What you need to do - Return an exact copy of the entries, skipping any picture you find.

Structured pose outputs
..............................
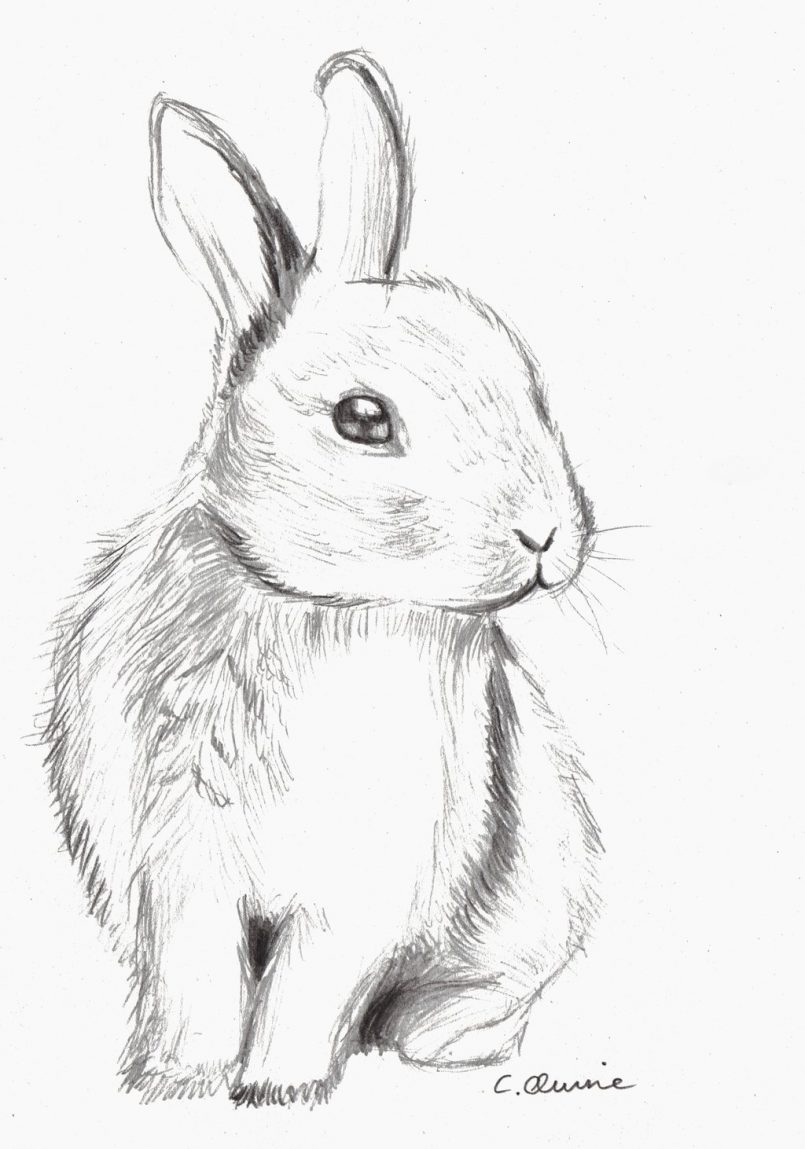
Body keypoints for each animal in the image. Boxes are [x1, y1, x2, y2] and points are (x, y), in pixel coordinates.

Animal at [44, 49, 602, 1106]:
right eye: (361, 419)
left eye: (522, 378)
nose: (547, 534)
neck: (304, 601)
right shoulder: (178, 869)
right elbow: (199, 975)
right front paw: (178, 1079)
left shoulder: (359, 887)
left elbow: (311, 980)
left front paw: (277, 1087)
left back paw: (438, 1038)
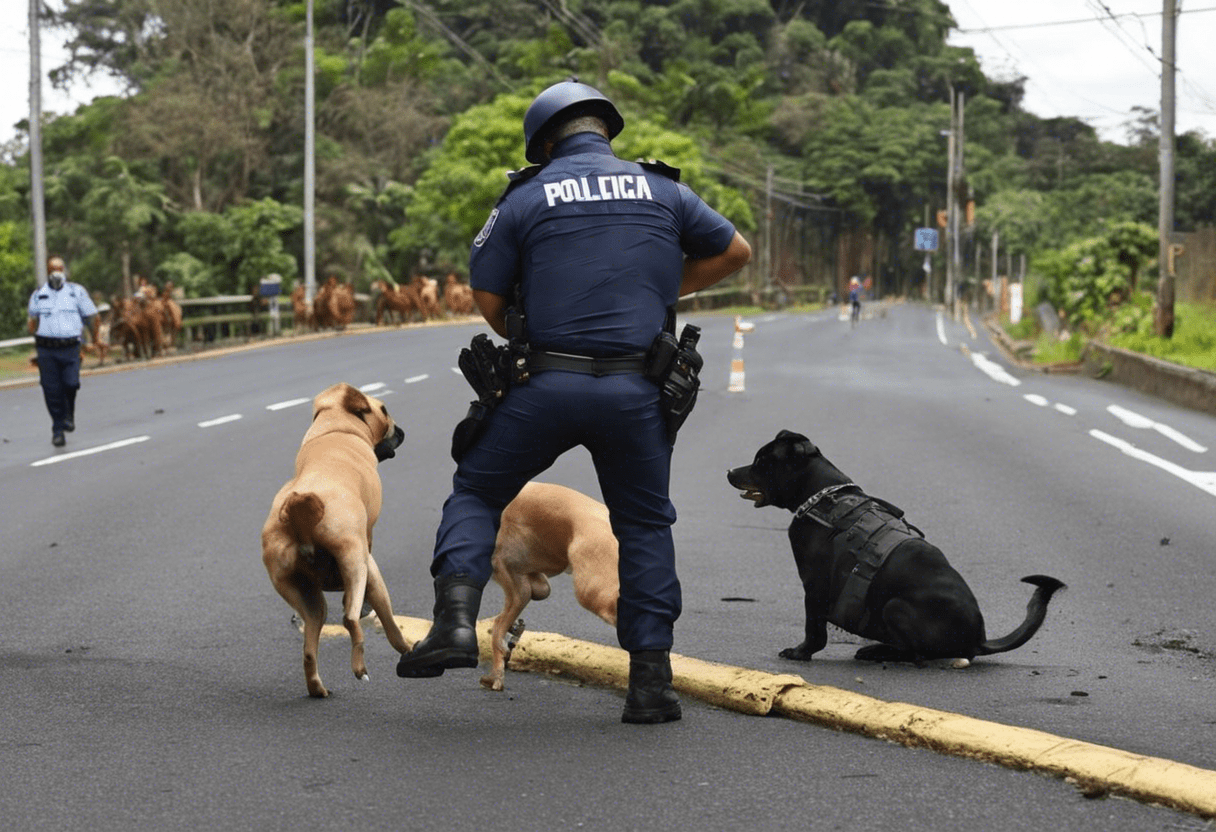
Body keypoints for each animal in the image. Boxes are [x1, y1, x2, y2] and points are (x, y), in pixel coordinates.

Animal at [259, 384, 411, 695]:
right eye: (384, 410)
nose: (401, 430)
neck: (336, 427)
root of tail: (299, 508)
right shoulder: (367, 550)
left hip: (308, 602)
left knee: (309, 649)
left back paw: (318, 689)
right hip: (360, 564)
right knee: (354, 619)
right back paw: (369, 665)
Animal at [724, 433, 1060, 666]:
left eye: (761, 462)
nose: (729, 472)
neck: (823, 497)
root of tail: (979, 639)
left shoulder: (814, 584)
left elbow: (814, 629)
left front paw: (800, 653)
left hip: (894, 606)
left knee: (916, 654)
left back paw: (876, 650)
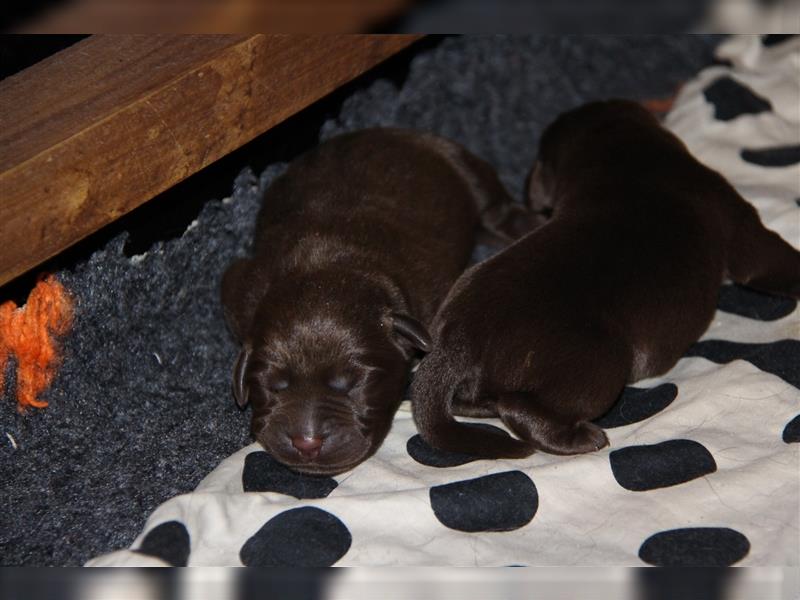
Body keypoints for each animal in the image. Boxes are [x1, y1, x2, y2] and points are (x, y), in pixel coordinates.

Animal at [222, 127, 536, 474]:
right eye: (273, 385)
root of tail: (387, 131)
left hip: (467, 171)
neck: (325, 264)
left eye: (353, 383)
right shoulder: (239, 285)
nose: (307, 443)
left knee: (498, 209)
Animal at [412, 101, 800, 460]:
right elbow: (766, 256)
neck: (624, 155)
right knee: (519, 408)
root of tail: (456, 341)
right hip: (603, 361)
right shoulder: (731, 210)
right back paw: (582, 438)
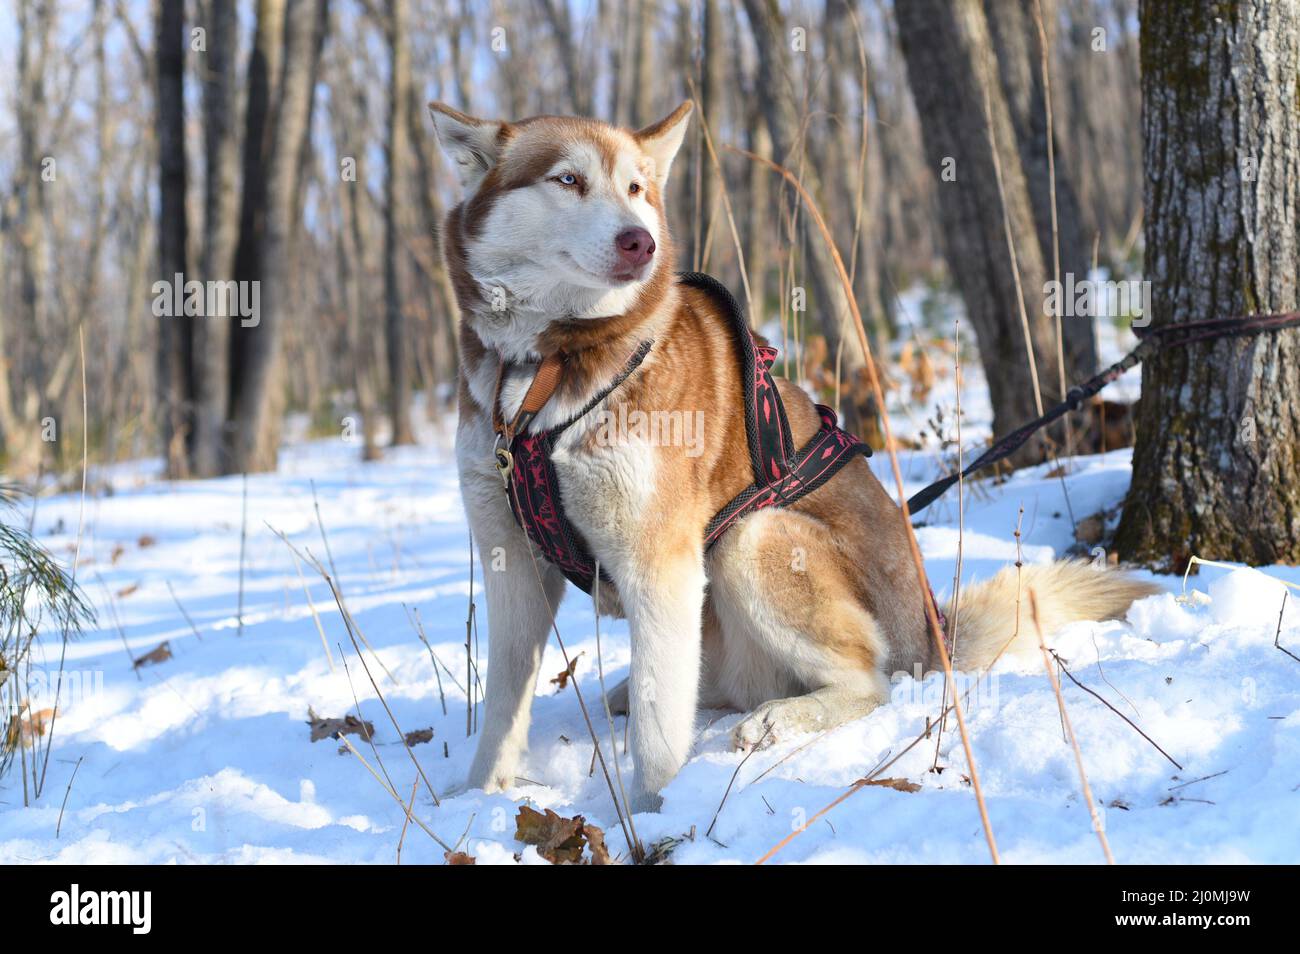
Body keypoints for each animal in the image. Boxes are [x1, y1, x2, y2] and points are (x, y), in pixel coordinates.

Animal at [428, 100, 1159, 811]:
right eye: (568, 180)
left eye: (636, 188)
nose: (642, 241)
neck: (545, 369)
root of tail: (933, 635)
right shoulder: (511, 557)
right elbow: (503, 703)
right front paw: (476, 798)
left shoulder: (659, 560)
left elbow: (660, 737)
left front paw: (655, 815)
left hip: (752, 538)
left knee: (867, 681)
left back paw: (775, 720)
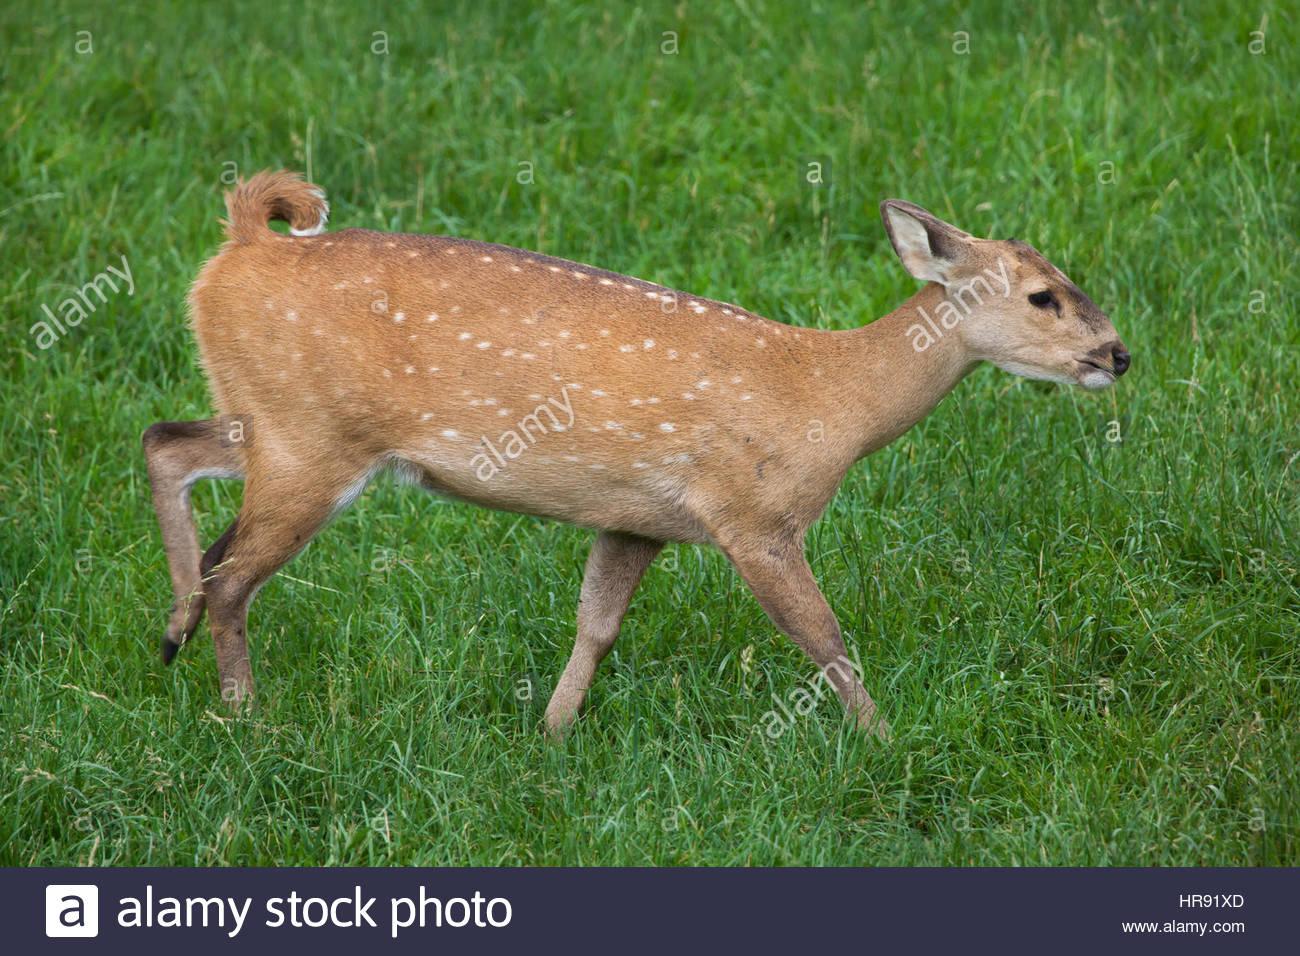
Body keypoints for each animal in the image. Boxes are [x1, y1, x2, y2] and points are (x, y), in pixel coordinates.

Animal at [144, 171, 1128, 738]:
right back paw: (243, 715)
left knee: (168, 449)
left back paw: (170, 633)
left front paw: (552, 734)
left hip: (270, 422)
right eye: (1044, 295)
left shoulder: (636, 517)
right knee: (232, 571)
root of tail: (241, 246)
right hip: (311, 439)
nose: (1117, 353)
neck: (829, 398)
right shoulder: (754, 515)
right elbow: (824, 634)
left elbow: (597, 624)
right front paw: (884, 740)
..............................
Output -
Body keypoints for each animal in the image. Boxes are [x1, y1, x2, y2] and points are (x, y), in pixel coordinates.

Animal at [44, 49, 602, 1106]:
right eye: (361, 419)
left eye: (522, 378)
nose: (547, 534)
neck: (304, 601)
right shoulder: (178, 869)
right elbow: (199, 975)
right front paw: (178, 1079)
left shoulder: (359, 887)
left elbow: (311, 980)
left front paw: (277, 1087)
left back paw: (438, 1038)
Body keypoints for each animal in the image. Boxes are [x1, y1, x2, y2] and points are (x, y), in pixel coordinates.

Animal at [259, 384, 411, 695]:
right eye: (384, 410)
nose: (401, 430)
neck: (336, 427)
root of tail: (299, 508)
right shoulder: (367, 550)
left hip: (308, 602)
left knee: (309, 649)
left back paw: (318, 689)
right hip: (360, 564)
right knee: (354, 619)
right back paw: (369, 665)
Animal at [724, 433, 1060, 666]:
left eye: (761, 462)
nose: (729, 472)
neck: (823, 497)
root of tail: (979, 639)
left shoulder: (814, 584)
left elbow: (814, 629)
left front paw: (800, 653)
left hip: (894, 606)
left knee: (916, 654)
left back paw: (876, 650)
Body keypoints for each animal in the image. Boxes are [x1, y1, x2, y2] and points are (x, y), in pixel coordinates.

Animal at [222, 127, 536, 474]:
right eye: (273, 385)
root of tail: (387, 131)
left hip: (467, 171)
neck: (325, 264)
left eye: (353, 383)
right shoulder: (239, 285)
nose: (307, 443)
left knee: (498, 209)
Animal at [412, 101, 800, 460]:
right elbow: (766, 256)
neck: (624, 155)
right knee: (519, 408)
root of tail: (456, 341)
right hip: (603, 361)
right shoulder: (731, 210)
right back paw: (582, 438)
Body keypoints for each animal in the image. Boxes are [x1, y1, x2, y2] and points are (x, y), in pixel coordinates.

Animal at [428, 100, 1159, 811]:
right eye: (568, 180)
left eye: (636, 188)
nose: (642, 241)
neck: (545, 369)
root of tail: (933, 635)
right shoulder: (511, 557)
right elbow: (503, 703)
right front paw: (476, 798)
left shoulder: (659, 560)
left elbow: (660, 737)
left front paw: (655, 815)
left hip: (752, 538)
left knee: (867, 681)
left back paw: (775, 720)
Body keypoints for each animal in the image. Boxes are [x1, y1, x2, y2] and points are (x, y), in pixel coordinates.

Animal at [144, 171, 1128, 738]:
right back paw: (243, 715)
left knee: (168, 449)
left back paw: (170, 633)
left front paw: (552, 734)
left hip: (270, 422)
right eye: (1044, 295)
left shoulder: (636, 517)
right knee: (232, 571)
root of tail: (241, 246)
right hip: (311, 439)
nose: (1117, 353)
neck: (829, 398)
right shoulder: (754, 515)
right elbow: (824, 634)
left elbow: (597, 624)
right front paw: (884, 740)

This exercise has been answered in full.